Recently, I noticed, too, how my yoga practice truly makes a difference in the world, how our yoga poses can influence the lives of people who are practicing on the mat next to ours or inhabiting another part of the world miles away. I learned this lesson last month when I joined my teachers, Jaye Martin and Rita Knorr, for a yoga fundraiser to benefit the people of Haiti.

We gathered together on our mats, almost one hundred yogis, in the grand ballroom of the Vinoy Hotel in St. Petersburg. Even before the practice began as we warmed up, I could feel the ripples of energy pulsing off the mats into the room and beyond. With each pose, each breath, it felt like we were transmitting excitement, good will, and healing energy to Haitians across the sea, strangers who one day might benefit from the ripples of energy (and donations) that we were sending to Haiti’s distant shore.

On that day, I could see how our yoga practice helped us reach beyond ourselves. It showed us how to care for one another and how to set an intention of mindful compassion for ourselves, our friends, and our family, as well as for strangers who we might never meet but who we could touch with our hearts, if only we opened up to the possibility within each of us.

That is the power of yoga.

Practice Journal: How does yoga make a difference in your life? Can your practice help you become more aware of the ripples of compassion, hope, and faith that you send off your mat to inspire yourself and others? Can you tap into the power of yoga to bring about positive change in your life and in the lives of others? Write: 10 min.



  1. Bruce, you are so profound, i do notice how much calmer I am when I practice, how much more connected I am, when I practice. Even my driving changes, since I am calm, and do not have the need to out perform anyone.
    The small changes add up to a shift in my whole life.

    • Thanks, Eva. I don’t know if I’m profound, but the practice certainly helps me feel more connected, just as you point out. I still need to work on feeling relaxed when I drive, but perhaps that will come in time.

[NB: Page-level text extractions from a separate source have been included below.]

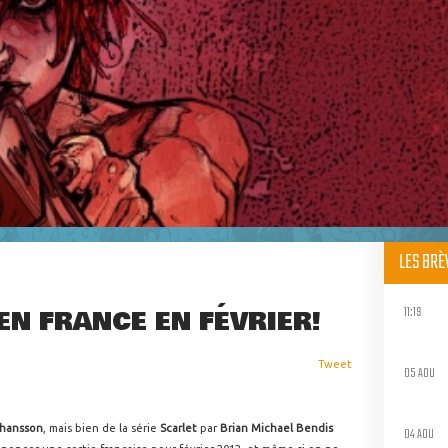
LES BR
11:19
EN FRANCE EN FÉVRIER!
Tweet
05 AOU
ohansson
, mais bien de la série
Scarlet
par
Brian Michael Bendis
04 AOU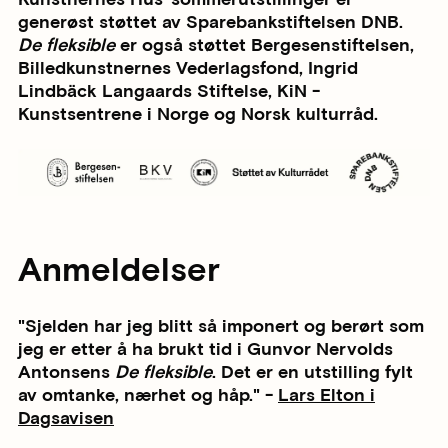
generøst støttet av Sparebankstiftelsen DNB.
De fleksible
er også støttet Bergesenstiftelsen,
Billedkunstnernes Vederlagsfond, Ingrid
Lindbäck Langaards Stiftelse, KiN -
Kunstsentrene i Norge og Norsk kulturråd.
Anmeldelser
"Sjelden har jeg blitt så imponert og berørt som
jeg er etter å ha brukt tid i Gunvor Nervolds
Antonsens
De fleksible
. Det er en utstilling fylt
av omtanke, nærhet og håp." -
Lars Elton i
Dagsavisen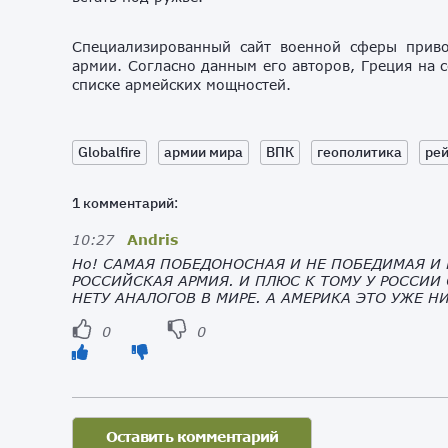
Специализированный сайт военной сферы приво
армии. Согласно данным его авторов, Греция на 
списке армейских мощностей.
Globalfire
армии мира
ВПК
геополитика
рей
1 комментарий:
10:27
Andris
Но! САМАЯ ПОБЕДОНОСНАЯ И НЕ ПОБЕДИМАЯ И 
РОССИЙСКАЯ АРМИЯ. И ПЛЮС К ТОМУ У РОССИИ
НЕТУ АНАЛОГОВ В МИРЕ. А АМЕРИКА ЭТО УЖЕ Н
0
0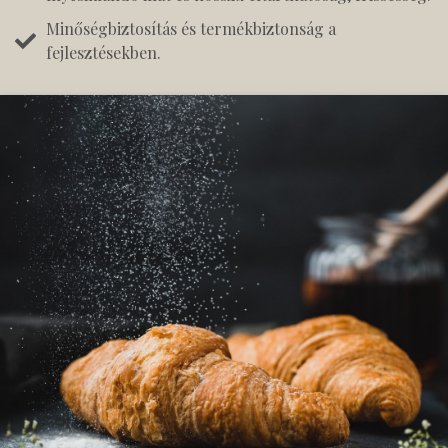
Minőségbiztosítás és termékbiztonság a
fejlesztésekben.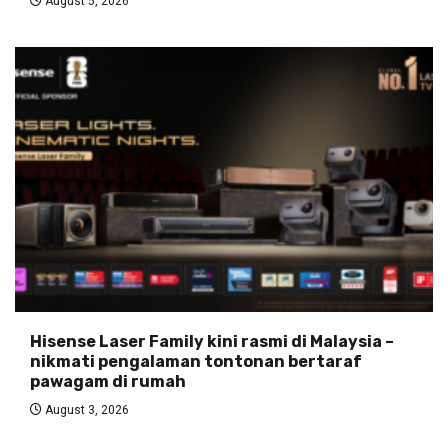
August 5, 2026
Hisense Laser Family kini rasmi di Malaysia –
nikmati pengalaman tontonan bertaraf
pawagam di rumah
August 3, 2026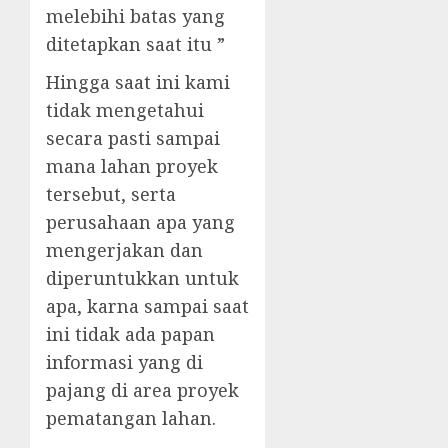
melebihi batas yang
ditetapkan saat itu ”
Hingga saat ini kami
tidak mengetahui
secara pasti sampai
mana lahan proyek
tersebut, serta
perusahaan apa yang
mengerjakan dan
diperuntukkan untuk
apa, karna sampai saat
ini tidak ada papan
informasi yang di
pajang di area proyek
pematangan lahan.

  2. When practicing, my entire life seems to be more calm, and I am much more able to let stress and nerves go and concentrate on what is really important in life, for both myself and others around me.

  3. Thanks, Bill. It’s a mystery to me how that happens–how practicing reveals what’s important in life–but I’m so grateful when it does happen.

  4. I definitely want to do this journal entry! I feel this so much. One of my favorite parts of practice is the OM. The really “good” one. (They are all good but I will describe my favorite ones). When you can feel everyone else’s vibrations come into one and we are all harmonizing together. All the voices and vibrations ring together in the air and you feel them in your throat perhaps. That connection and sharing of energy, vibes, to each other and the universe. Yes, Yoga is life changing. 🙂

  5. It’s one of my favorite parts of the practice, too, voices vibrating and filling the air, merging together into one breath, one long, extended vibration that you can feel in your muscles and bones, the energy passing from one voice to the next… as we help support each other.